Should have added, big R apart, I love the steam/water arms and big nobs (cue jokes). I was undecided about them until using them, they are much better to use than the other Rocket ones.


----------



## Daren

Great review! Lovely machine. I had a play on one at the forum members day at BB and was quite smitten. Rocket porn is the best!

If only they did the R58 in the Giotto shape! Maybe best they don't as I'm not sure if I'd be able to resist.


----------



## forzajuve

Daren said:


> If only they did the R58 in the Giotto shape! Maybe best they don't as I'm not sure if I'd be able to resist.


I know what you mean. I used to think a Rocket had to be in Giotto given it is iconic of the brand, but having gradually warmed to the R58 I now think it is much better looking with the new font layout with steam/water arms. Having said that all Rockets look amazing so you can't lose really!


----------



## Daren

Your right... They are all eye candy. My ideal machine would be the R58 layout, dials, internals etc with curved sides from the Giotto. My bank manager is thanking Rocket for not doing it.

If I was buying new now it would be a hard call to make. Sod it.... I'll take both


----------



## Fevmeister

Dream machine!


----------



## mcgregor_dave

It looks like something that came from a sci-fi movie, but totally awesome nevertheless!


----------



## Finsternis83

Nice picture !

However, where is your hopper ? Do you pull your grinder to the front each time you grind ?


----------



## NickR

I used one of these machines today to make a flat white at the London coffee festival, very impressed. Loverly feel to all the controls and nice heavy porta filter. Best coffee of the day, although this could be down to the beans (Volcano).


----------



## adam0bmx0

Where you in the coffee making speed competition? I was around 3:30pm. And yes, the Rocket is a lovely machine, also used an ECM before for a week, one day i'll own one.



NickR said:


> I used one of these machines today to make a flat white at the London coffee festival, very impressed. Loverly feel to all the controls and nice heavy porta filter. Best coffee of the day, although this could be down to the beans (Volcano).


----------



## NickR

Not in the competition just messing about on the Volcano stand.


----------



## GreenJacket

I am about to experiment with the temperature on my new R58. I have two questions.

What is the sensible range around 95c, I am thinking of 93 to 97.

What can I expect to our observe from higher and lower temperatures?


----------



## gman147

Easy to swap out the R/blank knobs ? Not that it's a big deal. Pretty sure they would have already considered this. Tbh, the R is anatomically correct anyway ;-)


----------



## jakeapeters

gman147 said:


> Easy to swap out the R/blank knobs ? Not that it's a big deal. Pretty sure they would have already considered this. Tbh, the R is anatomically correct anyway ;-)

Job item a
Print every line of the rows, starting with the line that contains "通过这种方式，UPerNet" and continuing through the end of the rows, with both ends included.

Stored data
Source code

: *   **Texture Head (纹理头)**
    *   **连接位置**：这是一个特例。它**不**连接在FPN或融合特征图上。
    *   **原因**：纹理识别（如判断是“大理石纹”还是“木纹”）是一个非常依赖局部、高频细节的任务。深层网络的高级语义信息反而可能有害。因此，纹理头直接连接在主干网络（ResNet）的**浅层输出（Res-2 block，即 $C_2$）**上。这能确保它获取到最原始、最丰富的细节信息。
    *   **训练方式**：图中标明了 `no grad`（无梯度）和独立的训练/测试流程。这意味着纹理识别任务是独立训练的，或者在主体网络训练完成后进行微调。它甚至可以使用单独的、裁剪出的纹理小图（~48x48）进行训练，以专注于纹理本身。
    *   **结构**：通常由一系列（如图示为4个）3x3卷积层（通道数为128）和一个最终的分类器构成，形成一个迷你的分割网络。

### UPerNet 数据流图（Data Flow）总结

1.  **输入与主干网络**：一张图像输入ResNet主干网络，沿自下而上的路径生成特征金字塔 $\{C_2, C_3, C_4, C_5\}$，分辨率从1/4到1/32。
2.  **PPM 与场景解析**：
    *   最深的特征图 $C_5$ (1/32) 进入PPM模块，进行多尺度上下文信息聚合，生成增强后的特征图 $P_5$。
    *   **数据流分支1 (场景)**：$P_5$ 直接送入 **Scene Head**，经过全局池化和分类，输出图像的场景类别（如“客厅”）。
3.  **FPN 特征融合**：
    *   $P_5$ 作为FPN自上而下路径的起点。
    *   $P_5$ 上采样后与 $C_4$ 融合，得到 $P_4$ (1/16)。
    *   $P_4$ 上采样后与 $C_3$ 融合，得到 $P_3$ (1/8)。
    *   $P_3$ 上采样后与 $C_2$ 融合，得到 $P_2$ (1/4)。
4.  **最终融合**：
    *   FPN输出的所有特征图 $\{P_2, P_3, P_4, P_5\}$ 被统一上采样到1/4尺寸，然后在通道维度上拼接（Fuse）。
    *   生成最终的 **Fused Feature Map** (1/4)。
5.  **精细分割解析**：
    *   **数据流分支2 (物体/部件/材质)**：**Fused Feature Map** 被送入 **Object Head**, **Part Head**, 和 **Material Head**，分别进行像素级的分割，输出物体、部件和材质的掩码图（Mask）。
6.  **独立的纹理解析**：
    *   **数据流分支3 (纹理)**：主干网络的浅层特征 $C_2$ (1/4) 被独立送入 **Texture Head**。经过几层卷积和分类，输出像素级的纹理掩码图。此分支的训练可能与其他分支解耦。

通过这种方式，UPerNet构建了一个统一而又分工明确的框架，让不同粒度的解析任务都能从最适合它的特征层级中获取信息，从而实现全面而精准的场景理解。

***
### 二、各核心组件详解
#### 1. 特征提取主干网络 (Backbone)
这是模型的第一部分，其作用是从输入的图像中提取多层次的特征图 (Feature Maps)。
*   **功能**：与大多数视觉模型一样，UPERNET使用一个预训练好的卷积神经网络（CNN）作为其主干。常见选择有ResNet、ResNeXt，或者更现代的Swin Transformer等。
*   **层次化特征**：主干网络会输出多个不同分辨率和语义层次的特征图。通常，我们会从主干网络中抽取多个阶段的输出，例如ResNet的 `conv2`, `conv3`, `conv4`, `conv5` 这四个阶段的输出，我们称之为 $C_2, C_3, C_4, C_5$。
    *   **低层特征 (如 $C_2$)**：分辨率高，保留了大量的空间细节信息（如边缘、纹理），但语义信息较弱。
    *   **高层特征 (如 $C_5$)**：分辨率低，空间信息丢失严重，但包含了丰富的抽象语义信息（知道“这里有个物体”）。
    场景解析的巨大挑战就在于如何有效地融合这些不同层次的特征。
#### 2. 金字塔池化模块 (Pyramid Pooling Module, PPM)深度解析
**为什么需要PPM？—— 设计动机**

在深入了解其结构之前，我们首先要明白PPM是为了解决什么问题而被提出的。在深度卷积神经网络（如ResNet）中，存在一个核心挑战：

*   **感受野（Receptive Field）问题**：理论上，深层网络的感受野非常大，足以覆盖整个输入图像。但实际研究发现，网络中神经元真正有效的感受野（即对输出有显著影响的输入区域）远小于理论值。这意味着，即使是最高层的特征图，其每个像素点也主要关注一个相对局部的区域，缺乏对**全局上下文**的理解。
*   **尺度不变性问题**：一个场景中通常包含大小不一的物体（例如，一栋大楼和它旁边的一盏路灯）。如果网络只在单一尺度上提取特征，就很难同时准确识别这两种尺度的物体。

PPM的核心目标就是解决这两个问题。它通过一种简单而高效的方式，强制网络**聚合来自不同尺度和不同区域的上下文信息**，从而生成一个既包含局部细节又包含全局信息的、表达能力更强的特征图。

Job item b
Answer these questions from the forum thread:
(i) What drink did NickR make at the London coffee festival?
(ii) What temperature range is GreenJacket thinking of trying on the new R58?
(iii) At what event did Daren have a play on one of these machines?

Task solution a
通过这种方式，UPerNet构建了一个统一而又分工明确的框架，让不同粒度的解析任务都能从最适合它的特征层级中获取信息，从而实现全面而精准的场景理解。

***
### 二、各核心组件详解
#### 1. 特征提取主干网络 (Backbone)
这是模型的第一部分，其作用是从输入的图像中提取多层次的特征图 (Feature Maps)。
*   **功能**：与大多数视觉模型一样，UPERNET使用一个预训练好的卷积神经网络（CNN）作为其主干。常见选择有ResNet、ResNeXt，或者更现代的Swin Transformer等。
*   **层次化特征**：主干网络会输出多个不同分辨率和语义层次的特征图。通常，我们会从主干网络中抽取多个阶段的输出，例如ResNet的 `conv2`, `conv3`, `conv4`, `conv5` 这四个阶段的输出，我们称之为 $C_2, C_3, C_4, C_5$。
    *   **低层特征 (如 $C_2$)**：分辨率高，保留了大量的空间细节信息（如边缘、纹理），但语义信息较弱。
    *   **高层特征 (如 $C_5$)**：分辨率低，空间信息丢失严重，但包含了丰富的抽象语义信息（知道“这里有个物体”）。
    场景解析的巨大挑战就在于如何有效地融合这些不同层次的特征。
#### 2. 金字塔池化模块 (Pyramid Pooling Module, PPM)深度解析
**为什么需要PPM？—— 设计动机**

在深入了解其结构之前，我们首先要明白PPM是为了解决什么问题而被提出的。在深度卷积神经网络（如ResNet）中，存在一个核心挑战：

*   **感受野（Receptive Field）问题**：理论上，深层网络的感受野非常大，足以覆盖整个输入图像。但实际研究发现，网络中神经元真正有效的感受野（即对输出有显著影响的输入区域）远小于理论值。这意味着，即使是最高层的特征图，其每个像素点也主要关注一个相对局部的区域，缺乏对**全局上下文**的理解。
*   **尺度不变性问题**：一个场景中通常包含大小不一的物体（例如，一栋大楼和它旁边的一盏路灯）。如果网络只在单一尺度上提取特征，就很难同时准确识别这两种尺度的物体。

PPM的核心目标就是解决这两个问题。它通过一种简单而高效的方式，强制网络**聚合来自不同尺度和不同区域的上下文信息**，从而生成一个既包含局部细节又包含全局信息的、表达能力更强的特征图。

Task solution b
(i) A flat white.
(ii) 93 to 97.
(iii) The forum members day at BB.